Selon Bandura, le sentiment d’efficacité est un facteur interne à l’individu qui a une forte valeur prédictive sur les comportements humains (Bandura, 2003). Safourcade a mis en avant une relation entre le Sentiment d’efficacité Personnelle et les pratiques d’enseignement (Safourcade, 2010). Lors de cette recherche, basée sur l’étude de 106 enseignants de collège, l’auteur a évalué leur SEP qu’elle a mis en relation avec les pratiques d’enseignement. Elle a observé, ensuite, 23 enseignants, volontaires, afin de

déterminer différentes pratiques d’enseignement. Un entretien d’auto-confrontation a ensuite été réalisé après chaque séance observée, afin que les enseignants les valident.

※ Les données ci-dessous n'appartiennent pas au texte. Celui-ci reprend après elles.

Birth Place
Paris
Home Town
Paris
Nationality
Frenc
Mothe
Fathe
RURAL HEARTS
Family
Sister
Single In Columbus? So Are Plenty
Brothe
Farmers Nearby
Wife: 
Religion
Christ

Parmi les indicateurs d’efficacité de l’action enseignante qui ont été utilisés lors de cette étude, il y a les variables liées au sujet apprenant, c’est-à-dire l’observation des interactions entre l’apprenant et l’enseignant pendant la séance. Pour elle, le sentiment d’efficacité personnelle va organiser trois niveaux de l’action : celui de la valorisation de l’action, de la perception de l’action et enfin celui de la décision. Selon ses conclusions, « l’efficacité professionnelle perçue est donc un organisateur de l’action car elle permet d’expliquer les régularités et les variations des pratiques observées » (Safourcade, 2010). Par exemple, les enseignants ayant un fort sentiment d’efficacité professionnelle vont interroger les élèves pour s’assurer que certains aspects du cours ont bien été transmis. Cette affirmation se vérifie pour la majorité d’entre eux (régularité de la pratique). A contrario, les enseignants ayant un faible sentiment d’efficacité professionnelle vont moins centrer leurs interventions sur le contenu. Ici Safourcade montre une régularité de la pratique pour ceux qui ont un SEP élevé, mais elle montre aussi une variation de la pratique pour ceux qui ont un SEP faible. Nous pouvons donc dire, dans ce contexte, que le sentiment d’efficacité professionnelle, qui est une sphère du sentiment d’efficacité personnelle, est un des organisateurs des pratiques d’enseignement.

L’ensemble de ces processus cognitifs est organisé au sein des activités menées par les enseignants en situation. Lorsque nous nous intéressons à l’évolution des pratiques d’enseignement, nous regardons le comportement de l’enseignant en situation de classe qui dans certains cadres est nommé le « pouvoir d’agir » de l’enseignant.